We'd Like to Help the Academy is our Oscar column highlighting the outliers that should be nominated (but probably won't be).

The output of Abel Ferrara, a never-nominated New Yorker responsible for the likes of Bad Lieutenant and King of New York, may have been too superficially similar to that of Martin Scorsese for the most acclaimed stretch of his career to gain as much positive notice as it deserved. But as he's gotten more lo-fi and austere in recent years, Ferrara has also foregrounded the qualities that always made him a remarkable auteur: quietly intense attention to his troubled characters and a deceptively understated visual sense.

4:44 Last Day on Earth, his mostly-maligned take on our last night of existence centered around a boho couple played by Willem Dafoe and Shanyn Leigh, was not only one of the best films of the year but also yet another showcase for its director's distinct skill behind the camera. Dealing in Skype conversations and introspection rather than the usual extinction-event accouterments, it's most memorable some nine months later for the calm with which it confronts the end of the world — an inversion of a tired genre that few others would have handled with such restraint.

The Academy's complete avoidance of Ferrara over the last few decades really is odd: he's a quintessentially American filmmaker whose violent, urban backdrops have often served as canvases on which to paint portraits of faith and redemption. But he's also been either too controversial or seemingly humble to ever land a Best Director nod — an oversight the Academy would do well to correct this year but won't.

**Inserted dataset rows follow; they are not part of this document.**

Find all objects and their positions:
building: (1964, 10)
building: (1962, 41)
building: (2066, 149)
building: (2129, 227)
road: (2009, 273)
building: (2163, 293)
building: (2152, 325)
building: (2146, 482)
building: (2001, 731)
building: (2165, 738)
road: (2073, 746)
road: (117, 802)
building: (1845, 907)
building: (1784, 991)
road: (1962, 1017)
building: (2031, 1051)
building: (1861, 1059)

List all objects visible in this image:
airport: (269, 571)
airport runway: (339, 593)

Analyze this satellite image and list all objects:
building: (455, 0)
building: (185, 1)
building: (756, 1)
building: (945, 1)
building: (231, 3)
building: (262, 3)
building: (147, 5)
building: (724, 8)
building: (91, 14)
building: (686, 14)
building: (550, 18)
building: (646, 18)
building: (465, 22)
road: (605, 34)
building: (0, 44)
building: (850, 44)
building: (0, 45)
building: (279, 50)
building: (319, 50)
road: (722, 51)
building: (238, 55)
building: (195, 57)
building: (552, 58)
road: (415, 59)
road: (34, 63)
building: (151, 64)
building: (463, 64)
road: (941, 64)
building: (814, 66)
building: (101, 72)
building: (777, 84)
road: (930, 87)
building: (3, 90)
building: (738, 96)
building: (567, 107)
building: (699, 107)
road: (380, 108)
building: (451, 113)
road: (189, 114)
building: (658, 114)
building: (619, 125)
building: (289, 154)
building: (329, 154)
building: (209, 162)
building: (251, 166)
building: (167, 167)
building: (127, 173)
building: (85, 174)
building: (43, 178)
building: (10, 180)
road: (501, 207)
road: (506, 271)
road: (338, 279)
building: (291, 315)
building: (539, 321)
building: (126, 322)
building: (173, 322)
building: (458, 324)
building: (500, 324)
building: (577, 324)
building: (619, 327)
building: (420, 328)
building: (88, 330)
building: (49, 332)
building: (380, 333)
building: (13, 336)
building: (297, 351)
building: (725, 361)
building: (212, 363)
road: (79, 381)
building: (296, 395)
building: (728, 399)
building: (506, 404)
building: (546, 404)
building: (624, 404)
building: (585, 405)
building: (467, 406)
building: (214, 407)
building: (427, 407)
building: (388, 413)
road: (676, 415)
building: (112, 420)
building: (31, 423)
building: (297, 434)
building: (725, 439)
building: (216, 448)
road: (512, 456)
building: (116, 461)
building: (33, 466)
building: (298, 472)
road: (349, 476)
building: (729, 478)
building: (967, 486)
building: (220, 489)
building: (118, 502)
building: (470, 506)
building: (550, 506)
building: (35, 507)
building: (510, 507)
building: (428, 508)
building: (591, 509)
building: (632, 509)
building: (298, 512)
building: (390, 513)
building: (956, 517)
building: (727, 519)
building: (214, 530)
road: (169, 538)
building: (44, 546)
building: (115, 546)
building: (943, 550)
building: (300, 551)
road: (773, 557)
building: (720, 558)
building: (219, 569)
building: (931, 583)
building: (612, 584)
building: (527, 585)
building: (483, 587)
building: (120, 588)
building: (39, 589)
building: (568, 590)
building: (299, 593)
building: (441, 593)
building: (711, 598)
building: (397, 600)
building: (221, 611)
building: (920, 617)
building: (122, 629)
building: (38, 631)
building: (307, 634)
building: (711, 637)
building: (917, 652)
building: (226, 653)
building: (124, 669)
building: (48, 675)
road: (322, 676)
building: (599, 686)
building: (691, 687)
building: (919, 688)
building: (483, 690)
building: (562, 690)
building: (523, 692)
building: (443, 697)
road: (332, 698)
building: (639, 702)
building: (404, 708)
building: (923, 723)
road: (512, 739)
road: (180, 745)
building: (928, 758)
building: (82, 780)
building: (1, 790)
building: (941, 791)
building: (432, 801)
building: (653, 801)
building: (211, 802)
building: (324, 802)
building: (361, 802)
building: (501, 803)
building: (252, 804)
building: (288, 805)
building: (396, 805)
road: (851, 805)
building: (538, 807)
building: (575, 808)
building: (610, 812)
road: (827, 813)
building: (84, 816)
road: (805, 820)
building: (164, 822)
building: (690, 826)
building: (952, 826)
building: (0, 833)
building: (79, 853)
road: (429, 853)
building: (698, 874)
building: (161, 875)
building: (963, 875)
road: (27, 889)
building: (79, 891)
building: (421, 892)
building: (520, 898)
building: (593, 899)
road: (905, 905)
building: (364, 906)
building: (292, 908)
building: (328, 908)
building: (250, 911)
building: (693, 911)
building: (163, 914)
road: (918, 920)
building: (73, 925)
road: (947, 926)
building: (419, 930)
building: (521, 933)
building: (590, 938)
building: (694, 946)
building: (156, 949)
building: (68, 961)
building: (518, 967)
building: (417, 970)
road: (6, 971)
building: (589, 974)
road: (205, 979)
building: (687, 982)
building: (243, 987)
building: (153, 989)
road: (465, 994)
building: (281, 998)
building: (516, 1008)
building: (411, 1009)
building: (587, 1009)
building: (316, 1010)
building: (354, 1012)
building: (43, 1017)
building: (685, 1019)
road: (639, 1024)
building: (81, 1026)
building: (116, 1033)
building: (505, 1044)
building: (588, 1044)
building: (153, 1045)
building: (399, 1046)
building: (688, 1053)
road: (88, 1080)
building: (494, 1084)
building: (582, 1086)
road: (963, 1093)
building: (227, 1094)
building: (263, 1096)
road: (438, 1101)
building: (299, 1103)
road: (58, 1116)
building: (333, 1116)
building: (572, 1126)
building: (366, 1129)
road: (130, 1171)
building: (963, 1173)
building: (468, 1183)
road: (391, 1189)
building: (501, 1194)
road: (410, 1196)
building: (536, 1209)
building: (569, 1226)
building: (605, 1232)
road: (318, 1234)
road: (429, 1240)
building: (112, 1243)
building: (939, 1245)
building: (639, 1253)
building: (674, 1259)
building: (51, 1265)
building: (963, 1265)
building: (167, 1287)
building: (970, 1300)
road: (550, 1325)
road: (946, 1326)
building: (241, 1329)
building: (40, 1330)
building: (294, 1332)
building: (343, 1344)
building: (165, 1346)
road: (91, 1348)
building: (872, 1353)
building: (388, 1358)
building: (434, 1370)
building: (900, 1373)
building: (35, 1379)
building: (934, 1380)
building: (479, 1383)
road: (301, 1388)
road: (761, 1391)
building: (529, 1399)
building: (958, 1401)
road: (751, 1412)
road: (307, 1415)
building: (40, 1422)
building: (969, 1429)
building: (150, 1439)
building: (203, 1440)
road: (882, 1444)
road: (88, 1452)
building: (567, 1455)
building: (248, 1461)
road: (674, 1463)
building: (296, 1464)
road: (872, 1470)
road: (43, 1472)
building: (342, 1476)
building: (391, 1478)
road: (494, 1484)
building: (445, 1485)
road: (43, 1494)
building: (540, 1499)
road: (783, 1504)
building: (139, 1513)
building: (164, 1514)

This is a shame on its own, but it's exacerbated by the fact that, save for Ben Affleck, every other likely nominee has either won or been nominated before. Given the list of other working directors who have never been up for this prize — Wes Anderson, David Cronenberg, Terence Davies and countless auteurs whose movies require subtitles — it should go without saying that this hardly reflects the quality of his work.